No, l’amichettismo vive per definizione nel recinto di un gioco di ruolo fantasy, gnomi e fate lettrici dei fondi di caffè di Concita De Gregorio.

E in questa deriva semplificatrice vediamo l’uso e abuso dell’emoticon, il grande fiancheggiatore dell’esercizio amichettistico, che va a soverchiare le possibilità di dibattito riflessivo. Una “dittatura” delle scorciatoie – com’erano le risate registrate – che permea, sterilizza, omogeneizza le manifestazioni cognitivo-espressive nel vuoto elettronico. Citando: “ «… dai, anche a me esattamente così, hai descritto alla perfezione quello che sentivo!» Segue nuovo emoticon, faccina con cuoricino o piuttosto mani giunte, supplici, tra plauso e comprensione devota. La storia intera della letteratura, dall’Iliade a ‘L’uomo senza qualità’, in un attimo cancellata dalle emoticon”. Su questo concordiamo, e ci chiediamo come mai note intellettuali / scrittrici / giornaliste affermate – di fede amichettistica – che professano senza requie l’amore per la letteratura, che la diffondono, la insegnano, che insomma ne vivono facendo proseliti, alimentano quotidianamente chilometri di commenti dei fans fatti di emoticon amorose, blandizie idiote e frasi buone per l’asilo. E si sentono gratificate, oltretutto. Lo stesso accade, beninteso, anche a personaggi maschili, ma si nota meno. Come si concilia questo con la sbandierata vocazione per la letteratura?

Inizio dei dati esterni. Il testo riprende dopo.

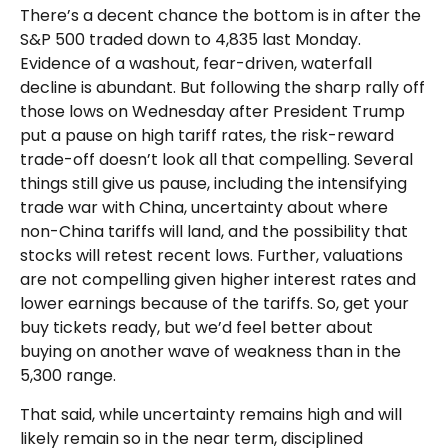
There’s a decent chance the bottom is in after the
S&P 500 traded down to 4,835 last Monday.
Evidence of a washout, fear-driven, waterfall
decline is abundant. But following the sharp rally off
those lows on Wednesday after President Trump
put a pause on high tariff rates, the risk-reward
trade-off doesn’t look all that compelling. Several
things still give us pause, including the intensifying
trade war with China, uncertainty about where
non-China tariffs will land, and the possibility that
stocks will retest recent lows. Further, valuations
are not compelling given higher interest rates and
lower earnings because of the tariffs. So, get your
buy tickets ready, but we’d feel better about
buying on another wave of weakness than in the
5,300 range.
That said, while uncertainty remains high and will
likely remain so in the near term, disciplined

L’emoticon è il simulacro di un ditalino. Schlein risponde a una proposta politica di Carlo Calenda con un emoticon a cuoricino, non credo siano necessarie altre considerazioni.

Darsi godimento reciproco, insomma, col minimo sforzo. Riguardo alla sinistra politica: la giovane segretaria – eletta coi voti dei grillini che si sono assiepati ai gazebo delle primarie – è la nuova linfa di chi si è formato attraverso i manga giapponesi e i videogiochi: “È brava, è donna, è di sinistra: la perfetta antagonista della Meloni”. Ora Elly Schlein dovrà applicare le sue esperienze esistenziali per affrontare il grande nocciolo del Paese, ovvero i giovani più deboli, le case, le scuole, la sanità, il lavoro, gli anziani, i diritti contro ogni discriminazione eccetera. Ma sospettiamo che ci sia una mancanza di visione strategica complessiva, e sospettiamo anche che gli intellettuali attivi nell’ultimo decennio abbiano finito per istupidire il loro pubblico a suon di semplificazioni retoriche. Anche qui, l’amichettismo rules.

Il Pd di Elly Schlein parla agli Erasmus e agli iscritti alla Scuola Holden di Baricco, il resto è l’ennesimo ditalino edificante, ogni complessità negata.